The young female German shepherd was found April 25 around 9:30 p.m. by someone who saw her running after a car on Power Inn Road, across the street from Danny Nunn Park. The dog appears to be somebody’s family pet.
Even with burns, she is friendly and happy. She chases her tail and bounds around the fenced play area at the Front Street Animal Shelter where she is being nursed back to health.
We do not know what happened to this dog,” said Knepp. “It looks like a pot of boiling water was poured on her back.
Gina Knepp, the Front Street Animal Shelter Director
She has no name. And those caring for her know little of her history.
Was she burned by a malevolent individual? Or did someone accidentally spill scalding water or oil on the pitiful pooch in a kitchen transfer from stovetop?
Gina Knepp, the Front Street Animal Shelter director, would like to know. To that end, she has appealed to The Sacramento Bee and social media to find the owner.
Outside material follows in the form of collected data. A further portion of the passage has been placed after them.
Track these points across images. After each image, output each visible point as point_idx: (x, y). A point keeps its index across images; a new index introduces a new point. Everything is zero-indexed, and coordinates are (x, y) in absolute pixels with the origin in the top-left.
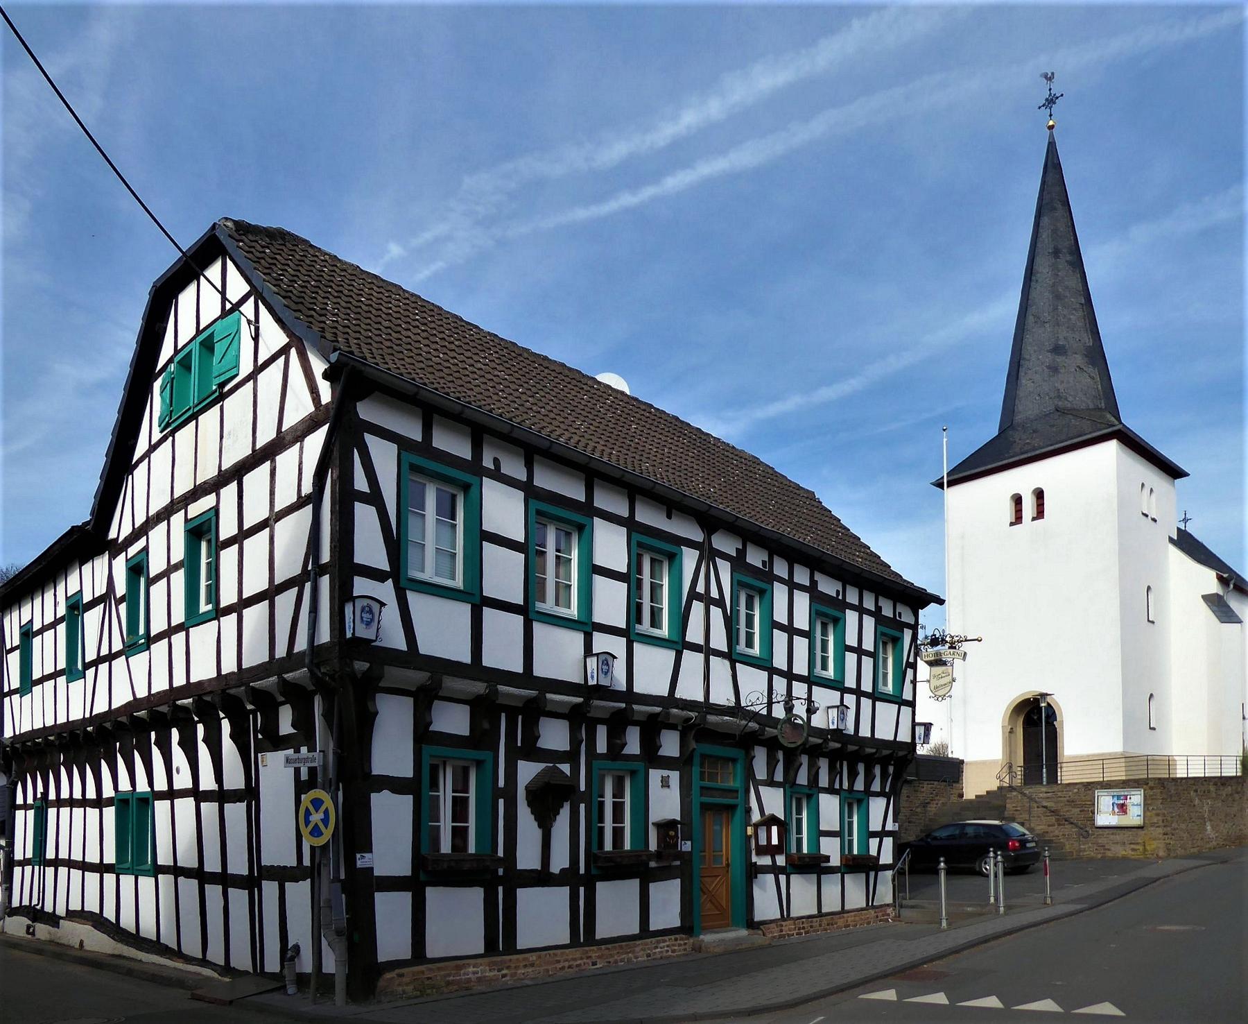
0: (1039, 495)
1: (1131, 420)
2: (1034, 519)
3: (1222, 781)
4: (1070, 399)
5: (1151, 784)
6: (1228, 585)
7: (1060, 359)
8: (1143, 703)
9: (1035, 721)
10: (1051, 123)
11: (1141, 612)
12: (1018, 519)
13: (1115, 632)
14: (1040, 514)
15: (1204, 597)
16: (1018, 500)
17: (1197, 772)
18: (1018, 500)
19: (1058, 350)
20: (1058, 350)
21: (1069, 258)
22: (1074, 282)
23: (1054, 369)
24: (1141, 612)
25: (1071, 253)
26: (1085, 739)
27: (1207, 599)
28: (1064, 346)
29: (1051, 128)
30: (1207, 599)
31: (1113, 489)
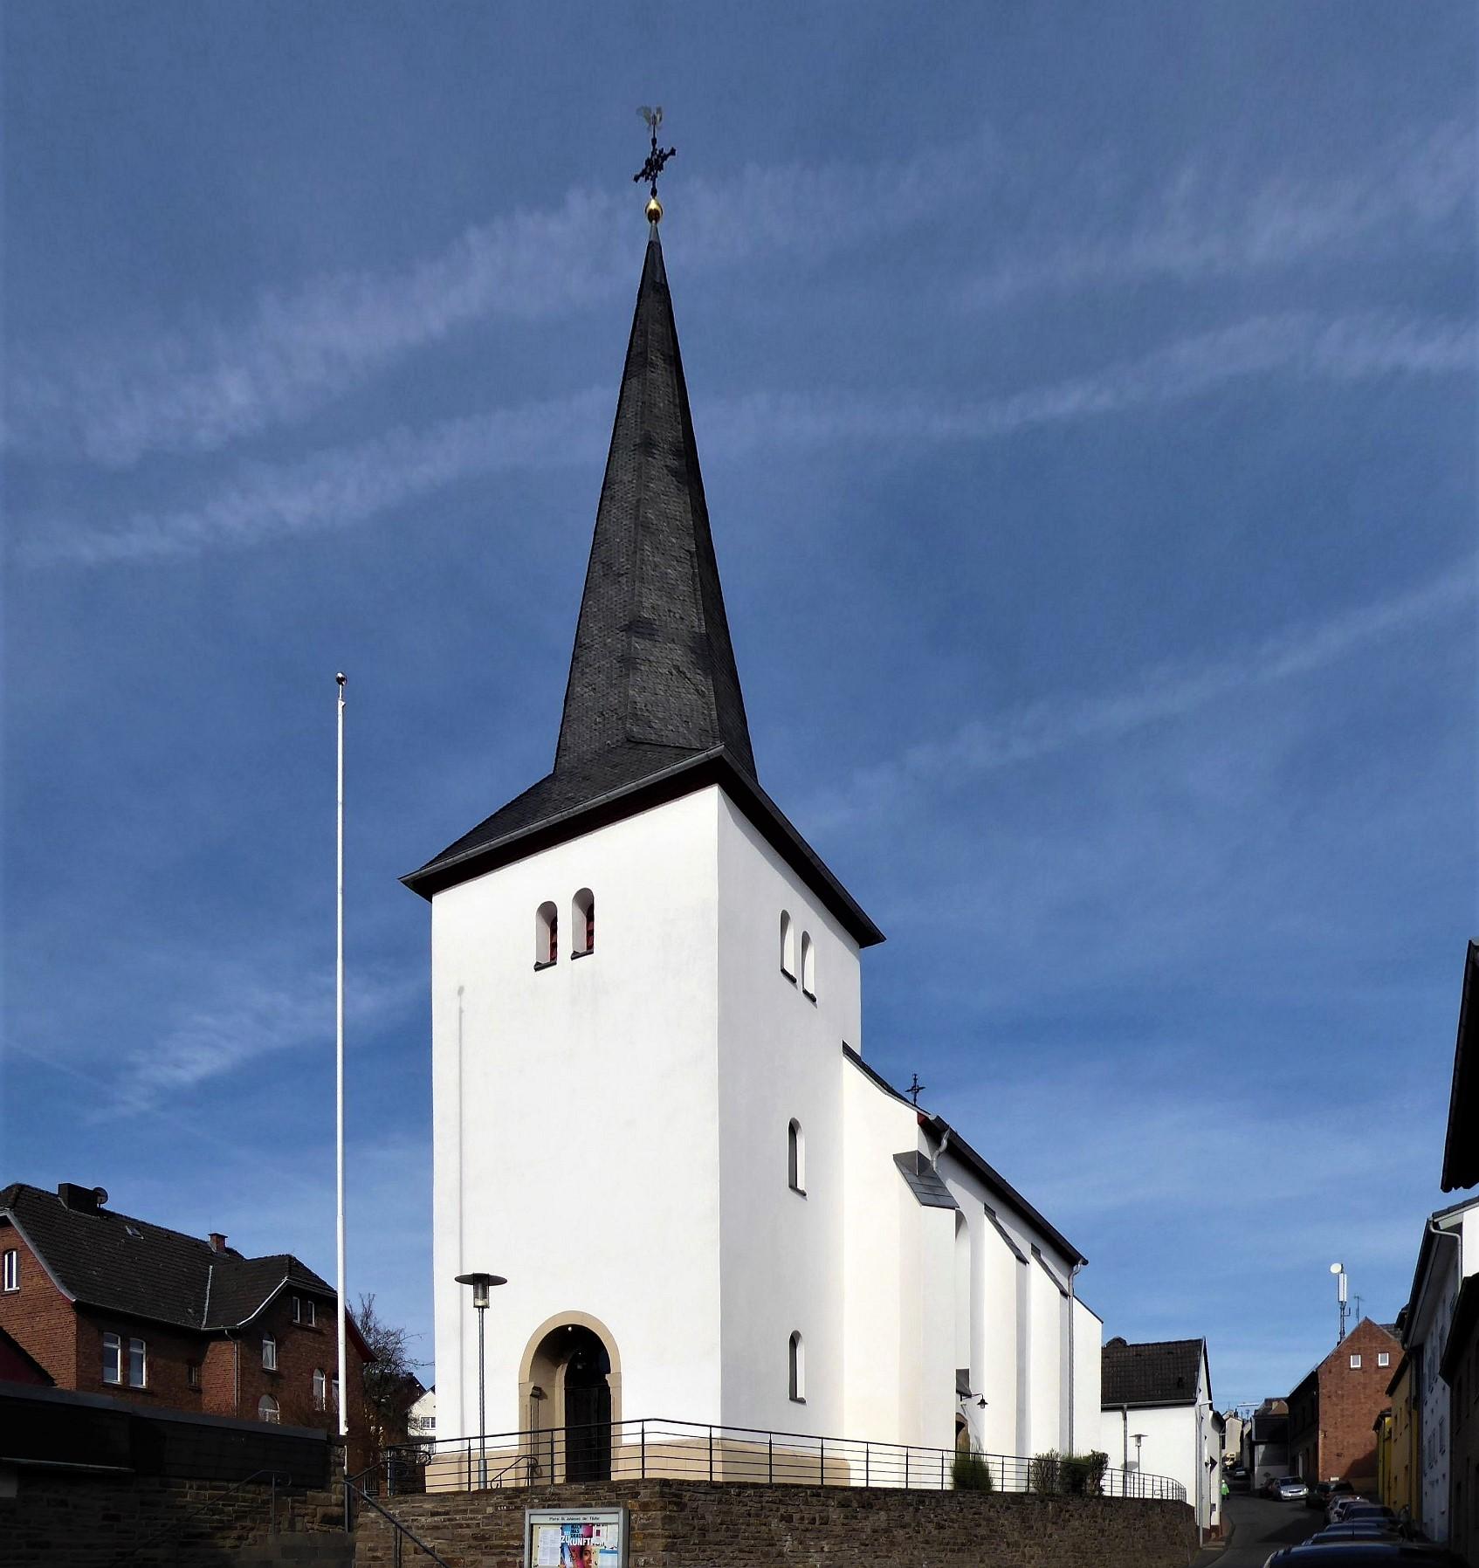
0: (585, 902)
1: (770, 778)
2: (575, 956)
3: (923, 1495)
4: (657, 725)
5: (645, 1495)
6: (939, 1144)
7: (639, 645)
8: (774, 1349)
9: (575, 1359)
10: (653, 205)
11: (774, 1165)
12: (547, 961)
13: (706, 1194)
14: (588, 947)
15: (899, 1159)
16: (548, 913)
17: (887, 1476)
18: (548, 913)
19: (637, 627)
20: (637, 627)
21: (672, 462)
22: (677, 506)
23: (628, 663)
24: (774, 1165)
25: (677, 454)
26: (668, 1404)
27: (902, 1160)
28: (649, 622)
29: (654, 216)
30: (902, 1160)
31: (711, 891)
“We do not know what happened to this dog,” said Knepp. “It looks like a pot of boiling water was poured on her back. The burns go down the entire length of her back and down the legs.”
A veterinarian told Knepp that the dog was probably burned five days before being found. Knepp does not believe the burns were caused by fire because the shepherd’s fur is not singed and does not smell of smoke.
The dog is on pain medication and antibiotics. She has her dressing changed daily.
“Dogs are so resilient, but it is going to be a long road to recovery,” said Knepp. “We are always worried about infection.”
Was the driver of the car that the dog was chasing her owner? Knepp said she does not know.
There is no description of the car or a license plate. A check of security cameras in the area did not yield any clues.
“It could have been a horrible accident in the home and the owner had no money for medical care,” said Knepp. “I’d love to know this dog’s name. Somebody out there knows something. If it was an accident, we will approach it one way, but if it was animal cruelty I will go to the fullest extent of the law to prosecute.”
Once the dog recovers, she will go to German Shepherd Rescue of Northern California. Knepp requested that any tips about the dog be phoned to Chief Animal Control Officer Jace Huggins at 916-808-5855.